Because if you confess with your lips that Jesus is Lord and believe in your heart that God raised him from the dead, you will be saved. Romans 10:9
The big argument in Romans is that apart from Jesus Christ, no justification before God is possible. We cannot through our own good works achieve and maintain our relationship with God. We cannot be born into our salvation or have it transferred from another person. Each of us stands before God, individually, and in desperate need of redemption. The good news of the gospel is that through Christ we do not stand alone. As the Lutheran formula on justification I was taught declares: by grace, through faith, apart from works of the law. On our own we are in trouble, but through the amazing gift of grace and the death and resurrection of Jesus, we share in the promise of eternal life.
This promise is articulated succinctly in Romans 10:9. If you confess Jesus as Lord and believe in the resurrection you will have salvation. By grace, through faith, apart from works of the law. This is the promise Jesus gave his life for, a promise that is good news for us and the world, a promise God will keep and which we can trust. But what about those who do not confess or do not believe? Does this positive promise mean that those who do not believe will necessarily receive the opposite? Are those without faith going to burn in the fiery depths of hell? Is salvation a take-it-or-leave-it, one-time only, proposition? Are the promises of God for everyone or just Christians? Is God obligated to punish unbelievers in hell as he is obligated to grant mercy to those who believe?

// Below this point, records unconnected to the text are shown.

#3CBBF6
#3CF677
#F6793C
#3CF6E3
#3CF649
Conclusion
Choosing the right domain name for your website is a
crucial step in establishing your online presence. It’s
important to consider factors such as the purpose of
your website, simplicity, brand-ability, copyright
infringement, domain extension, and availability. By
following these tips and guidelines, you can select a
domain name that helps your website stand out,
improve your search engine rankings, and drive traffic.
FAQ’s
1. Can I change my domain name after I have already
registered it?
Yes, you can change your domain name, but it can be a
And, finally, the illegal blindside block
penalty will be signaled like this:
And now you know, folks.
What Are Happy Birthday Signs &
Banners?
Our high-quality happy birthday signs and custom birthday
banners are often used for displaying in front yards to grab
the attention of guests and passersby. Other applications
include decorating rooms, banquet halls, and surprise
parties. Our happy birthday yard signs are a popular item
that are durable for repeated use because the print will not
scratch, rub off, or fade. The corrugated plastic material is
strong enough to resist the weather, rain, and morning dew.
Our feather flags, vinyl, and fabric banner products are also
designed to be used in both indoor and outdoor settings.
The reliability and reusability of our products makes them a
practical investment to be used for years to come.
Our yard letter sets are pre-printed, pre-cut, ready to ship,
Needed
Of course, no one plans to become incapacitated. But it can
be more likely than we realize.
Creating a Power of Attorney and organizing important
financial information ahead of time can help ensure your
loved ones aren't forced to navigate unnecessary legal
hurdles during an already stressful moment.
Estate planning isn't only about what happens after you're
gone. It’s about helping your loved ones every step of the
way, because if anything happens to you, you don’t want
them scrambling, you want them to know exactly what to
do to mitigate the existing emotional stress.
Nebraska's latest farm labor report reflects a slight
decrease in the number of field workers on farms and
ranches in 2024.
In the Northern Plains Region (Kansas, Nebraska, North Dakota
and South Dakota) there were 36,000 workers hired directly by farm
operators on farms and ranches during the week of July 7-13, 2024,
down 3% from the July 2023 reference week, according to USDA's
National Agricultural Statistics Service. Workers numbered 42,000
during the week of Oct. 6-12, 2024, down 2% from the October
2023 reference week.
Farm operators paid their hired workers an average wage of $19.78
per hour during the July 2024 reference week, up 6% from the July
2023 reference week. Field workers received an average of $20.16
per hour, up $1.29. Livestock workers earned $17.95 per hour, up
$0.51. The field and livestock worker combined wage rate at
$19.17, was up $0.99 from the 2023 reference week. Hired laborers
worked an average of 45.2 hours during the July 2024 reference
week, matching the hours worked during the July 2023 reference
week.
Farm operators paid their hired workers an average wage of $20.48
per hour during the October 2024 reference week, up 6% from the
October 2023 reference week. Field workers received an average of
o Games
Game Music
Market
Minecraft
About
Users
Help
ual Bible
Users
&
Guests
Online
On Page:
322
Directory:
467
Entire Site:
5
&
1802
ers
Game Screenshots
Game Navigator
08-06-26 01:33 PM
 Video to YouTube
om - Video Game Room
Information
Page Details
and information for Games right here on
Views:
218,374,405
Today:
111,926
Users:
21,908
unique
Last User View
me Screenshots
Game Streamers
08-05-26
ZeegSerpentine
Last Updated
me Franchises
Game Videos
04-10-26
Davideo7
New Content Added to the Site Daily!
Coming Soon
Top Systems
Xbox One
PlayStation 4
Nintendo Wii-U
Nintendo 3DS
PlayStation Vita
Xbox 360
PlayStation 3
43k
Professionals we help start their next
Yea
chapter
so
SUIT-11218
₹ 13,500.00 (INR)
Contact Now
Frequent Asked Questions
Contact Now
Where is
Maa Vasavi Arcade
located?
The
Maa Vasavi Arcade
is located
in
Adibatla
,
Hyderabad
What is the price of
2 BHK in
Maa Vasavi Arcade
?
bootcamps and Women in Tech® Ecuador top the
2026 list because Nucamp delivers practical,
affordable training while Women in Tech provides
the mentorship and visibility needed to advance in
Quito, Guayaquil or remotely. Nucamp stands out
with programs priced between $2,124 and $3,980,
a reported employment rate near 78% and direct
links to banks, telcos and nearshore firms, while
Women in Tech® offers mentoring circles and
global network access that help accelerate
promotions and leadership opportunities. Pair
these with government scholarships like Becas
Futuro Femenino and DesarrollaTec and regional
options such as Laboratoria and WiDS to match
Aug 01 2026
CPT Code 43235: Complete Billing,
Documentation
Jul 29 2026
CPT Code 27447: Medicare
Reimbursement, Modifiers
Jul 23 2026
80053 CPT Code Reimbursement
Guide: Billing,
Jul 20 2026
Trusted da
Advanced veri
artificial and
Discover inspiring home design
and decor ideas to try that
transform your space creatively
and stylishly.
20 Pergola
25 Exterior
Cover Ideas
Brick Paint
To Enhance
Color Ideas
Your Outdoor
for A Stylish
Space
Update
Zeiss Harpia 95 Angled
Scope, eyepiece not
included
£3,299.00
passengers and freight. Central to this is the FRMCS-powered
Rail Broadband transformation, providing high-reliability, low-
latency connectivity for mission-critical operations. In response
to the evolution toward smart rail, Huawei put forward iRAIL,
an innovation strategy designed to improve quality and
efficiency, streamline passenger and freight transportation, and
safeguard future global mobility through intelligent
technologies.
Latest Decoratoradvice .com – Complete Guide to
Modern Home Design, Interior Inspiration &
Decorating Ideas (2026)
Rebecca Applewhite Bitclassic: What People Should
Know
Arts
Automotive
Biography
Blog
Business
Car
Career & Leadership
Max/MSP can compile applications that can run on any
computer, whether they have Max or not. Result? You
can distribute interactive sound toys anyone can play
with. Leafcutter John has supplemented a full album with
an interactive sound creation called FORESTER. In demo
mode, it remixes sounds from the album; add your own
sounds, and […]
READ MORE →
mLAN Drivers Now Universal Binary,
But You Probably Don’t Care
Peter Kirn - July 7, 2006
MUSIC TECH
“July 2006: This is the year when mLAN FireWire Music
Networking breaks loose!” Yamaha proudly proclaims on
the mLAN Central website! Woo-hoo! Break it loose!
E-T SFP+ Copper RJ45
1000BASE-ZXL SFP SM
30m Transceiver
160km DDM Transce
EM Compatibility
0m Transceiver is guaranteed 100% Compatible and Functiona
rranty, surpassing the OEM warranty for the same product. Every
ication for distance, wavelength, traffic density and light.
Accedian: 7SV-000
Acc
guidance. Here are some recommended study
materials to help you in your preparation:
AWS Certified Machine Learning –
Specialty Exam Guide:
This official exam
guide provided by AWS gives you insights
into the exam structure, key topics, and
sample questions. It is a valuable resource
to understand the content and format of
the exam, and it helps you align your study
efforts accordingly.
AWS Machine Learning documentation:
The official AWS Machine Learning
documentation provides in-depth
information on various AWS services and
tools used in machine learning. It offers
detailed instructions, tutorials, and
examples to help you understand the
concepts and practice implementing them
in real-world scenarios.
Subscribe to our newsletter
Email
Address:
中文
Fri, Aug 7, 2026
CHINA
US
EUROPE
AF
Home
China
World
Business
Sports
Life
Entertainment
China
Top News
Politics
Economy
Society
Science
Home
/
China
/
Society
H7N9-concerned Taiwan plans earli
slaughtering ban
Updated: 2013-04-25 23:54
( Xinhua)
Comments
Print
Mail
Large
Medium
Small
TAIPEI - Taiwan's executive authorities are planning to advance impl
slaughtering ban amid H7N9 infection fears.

These are deep are troubling questions that Paul raises that have an incredible relevancy to our cultural context today. As a person of faith I deeply believe in the promise of salvation by grace through faith, but I also struggle with the notion that a loving and merciful God would offer grace to some and punishment to others. I say this knowing that several places in scripture point to exactly this.
Jesus said to him, “I am the way, and the truth, and the life. No one comes to the Father except through me." John 14:6
I might wish to say that all people, no matter who they are or what they believe, will be saved, passages like John 14:6 give me a difficult time making the case biblically. Jesus himself tells us that the only way to God is through him. The good news of salvation then carries with it an urgency for those who like me have trouble thinking of people cut off from the promises of God. We need to share the good news with the world.
Paul himself in Romans 9-11 struggles with these questions as he considers that fate of Israel, the chosen people of God. It is Paul's deep hope and belief that somehow God will provide a way to include the Jewish people. While Paul affirms the exclusivity of Christ as the only way to salvation he also understood that God's heart is for all people and that no one is excluded from God's love. God desires that all people will be reconciled to God. Jesus points to this inclusive heart of God as well:
For God so loved the world that he gave his only Son, so that everyone who believes in him may not perish but may have eternal life.17 Indeed, God did not send the Son into the world to condemn the world, but in order that the world might be saved through him. John 3:16-17
The heart of the gospel is expressed in this passage. Jesus came to save and God's heart is for the whole world, not just for a few. So what do we do with all of this? Do we continue to maintain that only through Christ and only to those who believe that salvation can happen? Or do we somehow believe that God's plan will eventually include all people and the whole creation?
Ultimately we all have to sort this out for ourselves and in relation to how we live in the world. Do we aggressively evangelize people from other faith traditions? Do we keep our faith to ourselves and hope for the best? I believe in the promise that through Christ I am saved. I believe that because of Christ's death and resurrection, God offers to all people the gift of grace and mercy. I have accepted the gift and I have received the promise. I trust the promise and strive to live my life in response to it. But it is not for me to know or decide about the salvation status of anyone else. Salvation is God's business. I know the promise is real and true but after that God is God and I am not. As Jesus tells the disciples immediately before his ascension:
So when they had come together, they asked him, “Lord, is this the time when you will restore the kingdom to Israel?”7He replied, “It is not for you to know the times or periods that the Father has set by his own authority." Acts 1:6-7
As much as we might want to know what happens outside of the promise of Christ it is simply not for us to know. God will handle it. We must simply trust the promise given as a free gift of grace and share the love of God, first given to us, with the world. For now, that is enough.